** DATA EXCERPTS follows **

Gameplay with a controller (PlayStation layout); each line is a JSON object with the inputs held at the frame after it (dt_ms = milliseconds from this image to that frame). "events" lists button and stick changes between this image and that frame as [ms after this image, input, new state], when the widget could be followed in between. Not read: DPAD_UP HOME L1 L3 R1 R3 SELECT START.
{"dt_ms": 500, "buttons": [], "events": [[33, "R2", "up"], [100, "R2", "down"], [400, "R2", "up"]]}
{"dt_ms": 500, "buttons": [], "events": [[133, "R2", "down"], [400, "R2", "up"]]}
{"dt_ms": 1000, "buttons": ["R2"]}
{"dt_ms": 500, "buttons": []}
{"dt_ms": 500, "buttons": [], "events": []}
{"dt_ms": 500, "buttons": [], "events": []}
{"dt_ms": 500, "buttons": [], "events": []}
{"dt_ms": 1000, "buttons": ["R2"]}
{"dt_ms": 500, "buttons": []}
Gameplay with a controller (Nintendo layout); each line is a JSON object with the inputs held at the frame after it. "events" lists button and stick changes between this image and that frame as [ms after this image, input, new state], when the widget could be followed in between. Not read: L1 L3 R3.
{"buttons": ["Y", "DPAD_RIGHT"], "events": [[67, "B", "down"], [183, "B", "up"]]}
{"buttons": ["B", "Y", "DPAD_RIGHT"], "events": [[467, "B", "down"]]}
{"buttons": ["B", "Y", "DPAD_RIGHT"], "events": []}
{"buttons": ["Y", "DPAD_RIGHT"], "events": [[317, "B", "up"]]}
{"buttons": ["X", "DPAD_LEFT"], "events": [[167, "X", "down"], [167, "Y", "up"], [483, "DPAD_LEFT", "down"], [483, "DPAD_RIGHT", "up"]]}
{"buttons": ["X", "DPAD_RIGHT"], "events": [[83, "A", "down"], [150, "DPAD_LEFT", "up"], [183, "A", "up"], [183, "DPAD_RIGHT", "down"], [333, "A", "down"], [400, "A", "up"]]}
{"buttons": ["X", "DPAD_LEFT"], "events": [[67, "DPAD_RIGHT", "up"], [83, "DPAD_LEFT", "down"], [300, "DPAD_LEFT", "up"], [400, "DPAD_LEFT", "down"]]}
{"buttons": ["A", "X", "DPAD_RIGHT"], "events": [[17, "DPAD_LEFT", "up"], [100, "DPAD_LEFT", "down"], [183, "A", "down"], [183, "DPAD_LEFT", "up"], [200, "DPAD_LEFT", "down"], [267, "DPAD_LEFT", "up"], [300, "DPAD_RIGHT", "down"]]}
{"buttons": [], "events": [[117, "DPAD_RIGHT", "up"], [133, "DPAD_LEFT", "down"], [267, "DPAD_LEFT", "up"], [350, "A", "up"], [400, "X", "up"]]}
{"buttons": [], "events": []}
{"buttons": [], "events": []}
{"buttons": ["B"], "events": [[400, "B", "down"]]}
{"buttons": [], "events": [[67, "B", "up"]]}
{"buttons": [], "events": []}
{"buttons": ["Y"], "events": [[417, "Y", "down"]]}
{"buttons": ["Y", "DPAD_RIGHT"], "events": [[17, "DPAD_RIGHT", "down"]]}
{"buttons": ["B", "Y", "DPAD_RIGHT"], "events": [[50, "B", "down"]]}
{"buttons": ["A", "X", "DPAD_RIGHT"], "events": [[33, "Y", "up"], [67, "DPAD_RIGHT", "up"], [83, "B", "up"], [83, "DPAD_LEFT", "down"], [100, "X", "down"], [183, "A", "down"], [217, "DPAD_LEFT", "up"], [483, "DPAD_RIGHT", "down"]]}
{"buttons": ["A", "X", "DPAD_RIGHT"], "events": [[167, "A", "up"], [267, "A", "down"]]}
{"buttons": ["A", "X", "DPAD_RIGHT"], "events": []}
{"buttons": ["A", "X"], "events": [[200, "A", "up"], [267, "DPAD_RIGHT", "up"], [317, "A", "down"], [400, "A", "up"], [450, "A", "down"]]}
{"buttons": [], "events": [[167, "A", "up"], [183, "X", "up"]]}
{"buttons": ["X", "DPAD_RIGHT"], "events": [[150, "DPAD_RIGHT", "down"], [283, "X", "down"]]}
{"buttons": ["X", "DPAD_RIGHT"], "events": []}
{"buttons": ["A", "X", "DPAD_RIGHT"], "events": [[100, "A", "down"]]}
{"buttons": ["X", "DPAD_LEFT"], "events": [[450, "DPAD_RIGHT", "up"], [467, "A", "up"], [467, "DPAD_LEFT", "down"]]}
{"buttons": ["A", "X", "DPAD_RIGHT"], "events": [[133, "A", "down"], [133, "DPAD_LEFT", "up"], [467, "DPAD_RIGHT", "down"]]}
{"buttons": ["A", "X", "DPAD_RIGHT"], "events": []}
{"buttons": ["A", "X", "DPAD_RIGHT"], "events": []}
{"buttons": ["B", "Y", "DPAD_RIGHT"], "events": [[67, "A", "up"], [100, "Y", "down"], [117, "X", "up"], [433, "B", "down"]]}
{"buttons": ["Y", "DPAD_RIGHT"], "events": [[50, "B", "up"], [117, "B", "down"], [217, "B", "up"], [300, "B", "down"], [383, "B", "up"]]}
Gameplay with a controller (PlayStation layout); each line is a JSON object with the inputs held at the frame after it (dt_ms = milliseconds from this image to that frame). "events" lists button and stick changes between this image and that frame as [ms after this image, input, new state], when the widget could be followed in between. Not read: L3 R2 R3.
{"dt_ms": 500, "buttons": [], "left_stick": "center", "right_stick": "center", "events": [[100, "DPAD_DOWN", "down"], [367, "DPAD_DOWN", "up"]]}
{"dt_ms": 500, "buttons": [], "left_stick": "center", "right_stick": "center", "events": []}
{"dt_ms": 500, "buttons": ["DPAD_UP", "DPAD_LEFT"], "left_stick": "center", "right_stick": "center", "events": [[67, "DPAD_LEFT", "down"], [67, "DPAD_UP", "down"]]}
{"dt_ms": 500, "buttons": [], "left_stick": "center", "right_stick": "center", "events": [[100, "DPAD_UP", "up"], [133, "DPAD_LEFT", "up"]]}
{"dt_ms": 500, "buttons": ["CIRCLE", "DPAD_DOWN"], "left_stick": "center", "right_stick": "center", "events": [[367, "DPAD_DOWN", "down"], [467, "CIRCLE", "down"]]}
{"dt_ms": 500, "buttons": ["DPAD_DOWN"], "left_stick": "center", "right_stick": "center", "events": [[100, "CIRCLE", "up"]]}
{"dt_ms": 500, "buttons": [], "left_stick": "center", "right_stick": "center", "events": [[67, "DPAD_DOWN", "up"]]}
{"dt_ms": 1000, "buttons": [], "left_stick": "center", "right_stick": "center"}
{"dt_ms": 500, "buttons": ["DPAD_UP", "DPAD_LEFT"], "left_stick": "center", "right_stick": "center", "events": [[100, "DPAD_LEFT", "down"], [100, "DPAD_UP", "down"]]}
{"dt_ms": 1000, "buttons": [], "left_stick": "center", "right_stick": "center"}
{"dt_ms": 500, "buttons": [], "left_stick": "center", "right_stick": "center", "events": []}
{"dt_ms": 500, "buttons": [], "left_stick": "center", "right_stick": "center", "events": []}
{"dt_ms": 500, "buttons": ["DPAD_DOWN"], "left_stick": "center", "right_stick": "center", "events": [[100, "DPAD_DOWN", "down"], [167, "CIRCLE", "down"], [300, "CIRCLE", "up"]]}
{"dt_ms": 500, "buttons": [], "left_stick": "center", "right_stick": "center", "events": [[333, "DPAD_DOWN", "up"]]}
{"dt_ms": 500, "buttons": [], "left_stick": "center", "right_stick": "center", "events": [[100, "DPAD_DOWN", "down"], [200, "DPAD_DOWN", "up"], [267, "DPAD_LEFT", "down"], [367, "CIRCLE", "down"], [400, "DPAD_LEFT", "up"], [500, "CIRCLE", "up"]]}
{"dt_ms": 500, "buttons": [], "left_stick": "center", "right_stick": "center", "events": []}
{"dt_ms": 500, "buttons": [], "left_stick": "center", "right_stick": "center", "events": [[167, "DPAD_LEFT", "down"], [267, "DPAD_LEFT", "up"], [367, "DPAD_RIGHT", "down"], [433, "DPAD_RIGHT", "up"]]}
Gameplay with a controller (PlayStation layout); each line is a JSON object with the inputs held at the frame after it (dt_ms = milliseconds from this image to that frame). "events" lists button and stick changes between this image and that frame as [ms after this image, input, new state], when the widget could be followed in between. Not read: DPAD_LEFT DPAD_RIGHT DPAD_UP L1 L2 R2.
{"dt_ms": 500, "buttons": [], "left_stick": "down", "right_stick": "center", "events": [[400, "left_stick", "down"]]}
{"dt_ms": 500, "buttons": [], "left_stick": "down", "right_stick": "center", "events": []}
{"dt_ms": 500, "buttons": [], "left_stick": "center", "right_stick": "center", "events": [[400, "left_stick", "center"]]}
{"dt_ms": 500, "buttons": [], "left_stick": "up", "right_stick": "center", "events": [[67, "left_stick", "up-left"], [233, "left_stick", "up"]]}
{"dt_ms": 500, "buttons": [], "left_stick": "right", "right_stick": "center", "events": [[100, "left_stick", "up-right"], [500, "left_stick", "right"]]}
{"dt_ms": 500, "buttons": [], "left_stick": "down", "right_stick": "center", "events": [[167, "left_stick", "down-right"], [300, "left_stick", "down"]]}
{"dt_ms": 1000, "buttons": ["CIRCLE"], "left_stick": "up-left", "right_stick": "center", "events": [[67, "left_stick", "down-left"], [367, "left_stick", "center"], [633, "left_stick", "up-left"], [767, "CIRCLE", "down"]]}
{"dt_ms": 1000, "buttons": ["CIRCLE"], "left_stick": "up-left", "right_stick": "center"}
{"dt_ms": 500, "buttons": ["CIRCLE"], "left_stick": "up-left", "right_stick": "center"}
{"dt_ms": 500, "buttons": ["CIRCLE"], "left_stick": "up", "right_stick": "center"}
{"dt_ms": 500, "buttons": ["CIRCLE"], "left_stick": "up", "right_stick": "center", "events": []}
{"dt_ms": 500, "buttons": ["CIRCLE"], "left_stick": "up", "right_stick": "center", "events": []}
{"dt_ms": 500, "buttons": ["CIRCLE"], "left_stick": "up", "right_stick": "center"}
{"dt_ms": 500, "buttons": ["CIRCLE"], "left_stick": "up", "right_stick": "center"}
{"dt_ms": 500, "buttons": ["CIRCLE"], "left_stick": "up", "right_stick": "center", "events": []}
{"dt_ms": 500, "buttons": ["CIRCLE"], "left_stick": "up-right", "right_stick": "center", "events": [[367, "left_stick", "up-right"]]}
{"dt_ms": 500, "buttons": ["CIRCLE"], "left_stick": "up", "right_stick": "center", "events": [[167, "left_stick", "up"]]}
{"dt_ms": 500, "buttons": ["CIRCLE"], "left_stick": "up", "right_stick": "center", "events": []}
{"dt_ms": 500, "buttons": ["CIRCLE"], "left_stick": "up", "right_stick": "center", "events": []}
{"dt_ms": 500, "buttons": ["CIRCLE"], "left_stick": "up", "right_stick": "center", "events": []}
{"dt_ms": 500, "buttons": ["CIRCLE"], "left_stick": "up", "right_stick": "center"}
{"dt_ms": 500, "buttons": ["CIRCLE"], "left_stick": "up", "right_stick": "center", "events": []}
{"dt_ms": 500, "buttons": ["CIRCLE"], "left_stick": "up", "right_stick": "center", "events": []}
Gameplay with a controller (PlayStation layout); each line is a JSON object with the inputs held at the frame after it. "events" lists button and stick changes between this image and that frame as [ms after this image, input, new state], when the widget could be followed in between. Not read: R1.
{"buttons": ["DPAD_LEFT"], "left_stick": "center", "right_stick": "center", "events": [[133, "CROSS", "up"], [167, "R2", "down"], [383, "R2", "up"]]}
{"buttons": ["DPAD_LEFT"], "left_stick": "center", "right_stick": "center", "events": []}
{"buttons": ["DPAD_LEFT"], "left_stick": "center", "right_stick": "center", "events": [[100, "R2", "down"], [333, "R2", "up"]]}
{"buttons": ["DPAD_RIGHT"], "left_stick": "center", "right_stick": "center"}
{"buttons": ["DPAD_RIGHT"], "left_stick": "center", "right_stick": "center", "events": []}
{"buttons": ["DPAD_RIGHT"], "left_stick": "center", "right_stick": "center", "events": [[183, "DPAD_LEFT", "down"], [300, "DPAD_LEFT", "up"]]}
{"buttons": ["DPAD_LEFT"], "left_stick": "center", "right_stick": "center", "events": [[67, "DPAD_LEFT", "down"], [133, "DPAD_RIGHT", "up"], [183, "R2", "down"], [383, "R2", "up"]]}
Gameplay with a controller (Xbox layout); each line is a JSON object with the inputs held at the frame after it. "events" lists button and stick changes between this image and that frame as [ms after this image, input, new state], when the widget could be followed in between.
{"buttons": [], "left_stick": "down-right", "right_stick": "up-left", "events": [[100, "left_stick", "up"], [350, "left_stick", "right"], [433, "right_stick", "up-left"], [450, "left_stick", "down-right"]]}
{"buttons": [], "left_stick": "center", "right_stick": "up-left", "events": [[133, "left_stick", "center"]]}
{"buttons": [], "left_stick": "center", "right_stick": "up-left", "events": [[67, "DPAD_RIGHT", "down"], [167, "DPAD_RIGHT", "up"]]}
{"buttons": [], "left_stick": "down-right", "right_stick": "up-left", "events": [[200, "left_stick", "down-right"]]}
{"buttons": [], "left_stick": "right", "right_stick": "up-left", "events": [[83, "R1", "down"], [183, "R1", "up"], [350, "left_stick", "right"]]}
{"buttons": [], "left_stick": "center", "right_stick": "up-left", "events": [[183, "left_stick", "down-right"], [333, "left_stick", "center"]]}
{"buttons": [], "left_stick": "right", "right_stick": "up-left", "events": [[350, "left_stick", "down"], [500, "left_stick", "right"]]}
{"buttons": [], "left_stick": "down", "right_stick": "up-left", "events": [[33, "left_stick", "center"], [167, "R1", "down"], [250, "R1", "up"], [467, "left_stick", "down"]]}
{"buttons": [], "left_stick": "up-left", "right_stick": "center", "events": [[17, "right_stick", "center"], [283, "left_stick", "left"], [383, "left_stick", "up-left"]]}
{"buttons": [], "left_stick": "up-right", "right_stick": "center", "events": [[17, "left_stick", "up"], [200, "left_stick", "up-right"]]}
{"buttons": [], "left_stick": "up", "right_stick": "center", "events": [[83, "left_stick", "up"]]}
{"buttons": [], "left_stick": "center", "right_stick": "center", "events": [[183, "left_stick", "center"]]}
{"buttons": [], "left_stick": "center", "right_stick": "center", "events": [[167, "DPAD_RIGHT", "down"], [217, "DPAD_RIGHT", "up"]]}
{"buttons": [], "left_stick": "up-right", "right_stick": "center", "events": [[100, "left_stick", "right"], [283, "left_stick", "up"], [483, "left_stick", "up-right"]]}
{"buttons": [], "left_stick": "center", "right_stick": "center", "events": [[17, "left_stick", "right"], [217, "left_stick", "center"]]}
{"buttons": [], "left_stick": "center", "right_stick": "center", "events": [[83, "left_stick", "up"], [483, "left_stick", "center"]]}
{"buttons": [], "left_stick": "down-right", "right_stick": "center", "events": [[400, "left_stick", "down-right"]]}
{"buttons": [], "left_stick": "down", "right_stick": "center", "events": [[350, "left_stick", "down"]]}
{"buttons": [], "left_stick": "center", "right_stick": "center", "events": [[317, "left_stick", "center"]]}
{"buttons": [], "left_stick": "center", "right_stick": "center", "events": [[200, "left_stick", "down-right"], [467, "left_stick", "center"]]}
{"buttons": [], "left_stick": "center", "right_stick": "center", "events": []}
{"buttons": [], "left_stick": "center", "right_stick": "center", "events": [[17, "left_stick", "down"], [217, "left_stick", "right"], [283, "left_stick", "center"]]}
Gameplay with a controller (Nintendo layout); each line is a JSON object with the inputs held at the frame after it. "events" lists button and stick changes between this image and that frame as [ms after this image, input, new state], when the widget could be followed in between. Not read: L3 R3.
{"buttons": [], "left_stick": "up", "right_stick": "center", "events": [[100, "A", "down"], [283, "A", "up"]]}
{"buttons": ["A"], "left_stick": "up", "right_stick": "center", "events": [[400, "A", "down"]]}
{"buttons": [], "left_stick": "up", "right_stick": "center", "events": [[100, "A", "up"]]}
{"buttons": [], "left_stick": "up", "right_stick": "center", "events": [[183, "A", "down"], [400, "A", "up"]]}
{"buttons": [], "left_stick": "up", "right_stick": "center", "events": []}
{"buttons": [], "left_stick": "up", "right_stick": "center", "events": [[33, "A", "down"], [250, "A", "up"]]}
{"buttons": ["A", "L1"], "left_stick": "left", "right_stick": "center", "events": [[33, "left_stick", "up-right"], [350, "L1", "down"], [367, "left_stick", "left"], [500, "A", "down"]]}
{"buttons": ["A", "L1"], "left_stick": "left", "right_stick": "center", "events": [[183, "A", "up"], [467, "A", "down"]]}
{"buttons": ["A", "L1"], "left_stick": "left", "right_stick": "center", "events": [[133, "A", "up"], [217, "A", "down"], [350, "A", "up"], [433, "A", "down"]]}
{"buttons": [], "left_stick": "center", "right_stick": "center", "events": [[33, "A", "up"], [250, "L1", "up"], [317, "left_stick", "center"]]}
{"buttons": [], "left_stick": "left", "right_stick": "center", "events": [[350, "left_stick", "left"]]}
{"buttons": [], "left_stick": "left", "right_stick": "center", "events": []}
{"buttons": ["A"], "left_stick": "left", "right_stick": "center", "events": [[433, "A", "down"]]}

** End of DATA EXCERPTS **

» **INSTRUCTIONS TO FOLLOW**: Using the data above, copy each line that contains "milliseconds".

» **EXPECTED ANSWER**:
Gameplay with a controller (PlayStation layout); each line is a JSON object with the inputs held at the frame after it (dt_ms = milliseconds from this image to that frame). "events" lists button and stick changes between this image and that frame as [ms after this image, input, new state], when the widget could be followed in between. Not read: DPAD_UP HOME L1 L3 R1 R3 SELECT START.
Gameplay with a controller (PlayStation layout); each line is a JSON object with the inputs held at the frame after it (dt_ms = milliseconds from this image to that frame). "events" lists button and stick changes between this image and that frame as [ms after this image, input, new state], when the widget could be followed in between. Not read: L3 R2 R3.
Gameplay with a controller (PlayStation layout); each line is a JSON object with the inputs held at the frame after it (dt_ms = milliseconds from this image to that frame). "events" lists button and stick changes between this image and that frame as [ms after this image, input, new state], when the widget could be followed in between. Not read: DPAD_LEFT DPAD_RIGHT DPAD_UP L1 L2 R2.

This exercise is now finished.